Type 2 Diabetes, Insulin Resistance and NASH
Type 2 diabetes is a common co-morbidity of obesity and NAFLD, and a disease in which the concentration of blood sugar is elevated due to an imbalance of insulin production from insulin-secreting beta cells in the pancreas and insulin action at the tissue level, known as insulin resistance. This causes damage to small and large blood vessels and, potentially, leads to blindness, amputation and kidney disease along with an increased risk of heart attack, stroke and premature death. Insulin resistance has been implicated as a key condition leading to hepatic steatosis and, subsequently, NASH. An estimated 65% of type 2 diabetes patients have NASH. The presence of diabetes is associated with worse liver disease and, in patients with NAFLD and NASH, type 2 diabetes is associated with more severe hepatic and adipose tissue insulin resistance, and more advanced liver steatosis, inflammation and fibrosis by liver histology. In addition, administration of insulin may increase steatosis, making the treatment of patients with type 2 diabetes and NASH challenging. The role of insulin resistance and hyperglycemia in the pathogenesis of NAFLD suggests that improving insulin sensitivity and normalizing glucose levels could prevent the development of NASH and progression of disease.
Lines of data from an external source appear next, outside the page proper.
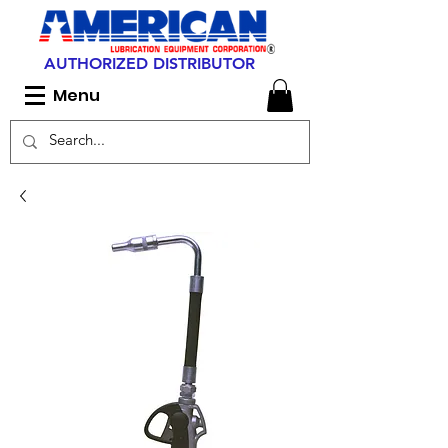
AUTHORIZED DISTRIBUTOR
Menu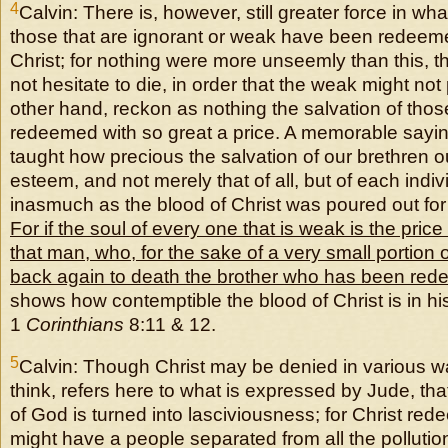
4
Calvin: There is, however, still greater force in wh
those that are ignorant or weak have been redeeme
Christ; for nothing were more unseemly than this, th
not hesitate to die, in order that the weak might not
other hand, reckon as nothing the salvation of th
redeemed with so great a price. A memorable sayi
taught how precious the salvation of our brethren o
esteem, and not merely that of all, but of each indivi
inasmuch as the blood of Christ was poured out fo
For if the soul of every one that is weak is the price 
that man, who, for the sake of a very small portion 
back again to death the brother who has been red
shows how contemptible the blood of Christ is in hi
1
Corinthians
8:11 & 12.
5
Calvin: Though Christ may be denied in various wa
think, refers here to what is expressed by Jude, tha
of God is turned into lasciviousness; for Christ red
might have a people separated from all the pollutio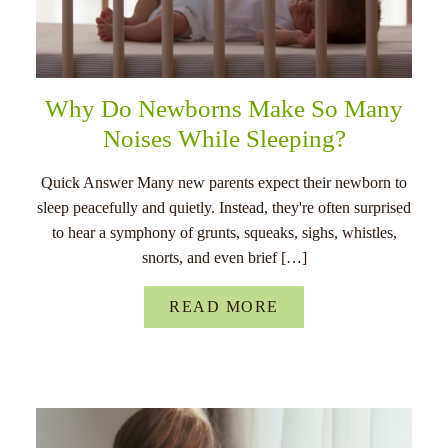
Why Do Newborns Make So Many
Noises While Sleeping?
Quick Answer Many new parents expect their newborn to
sleep peacefully and quietly. Instead, they're often surprised
to hear a symphony of grunts, squeaks, sighs, whistles,
snorts, and even brief […]
READ MORE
Targeting insulin resistance directly
Insulin-resistant patients that remain inadequately controlled often have NAFLD, low HDL cholesterol level and increased waist circumference, and are likely the best candidates for treatment with insulin sensitizers. Thiazolidinediones, or TZDs, such as pioglitazone and rosiglitazone, are a notable class of drugs that function as insulin sensitizers to potentiate the effect of insulin, improving glycemic control and dyslipidemia and, therefore, providing a valuable addition to diabetes therapy. However, the clinical use of TZDs has been limited by the risk of adverse events, including congestive heart failure, for which there is an FDA boxed warning, weight gain, peripheral edema/fluid retention, bone fractures and an association with bladder cancer for pioglitazone. We believe the introduction of an insulin sensitizer without the adverse effects and safety profile of the TZDs would provide a meaningful addition as combination therapy with incretins, with the goal of normalizing glucose levels in patients with type 2 diabetes. While numerous new drug classes are available, none target insulin resistance nor have the potential to resolve persistent hyperglycemia when used in combination with other available diabetes treatments. We believe NGM313 has the potential as an insulin sensitizer for use as monotherapy or in combination with other drug classes, like GLP-1 analogs, to halt the progression of, and potentially reverse, diabetes and NASH.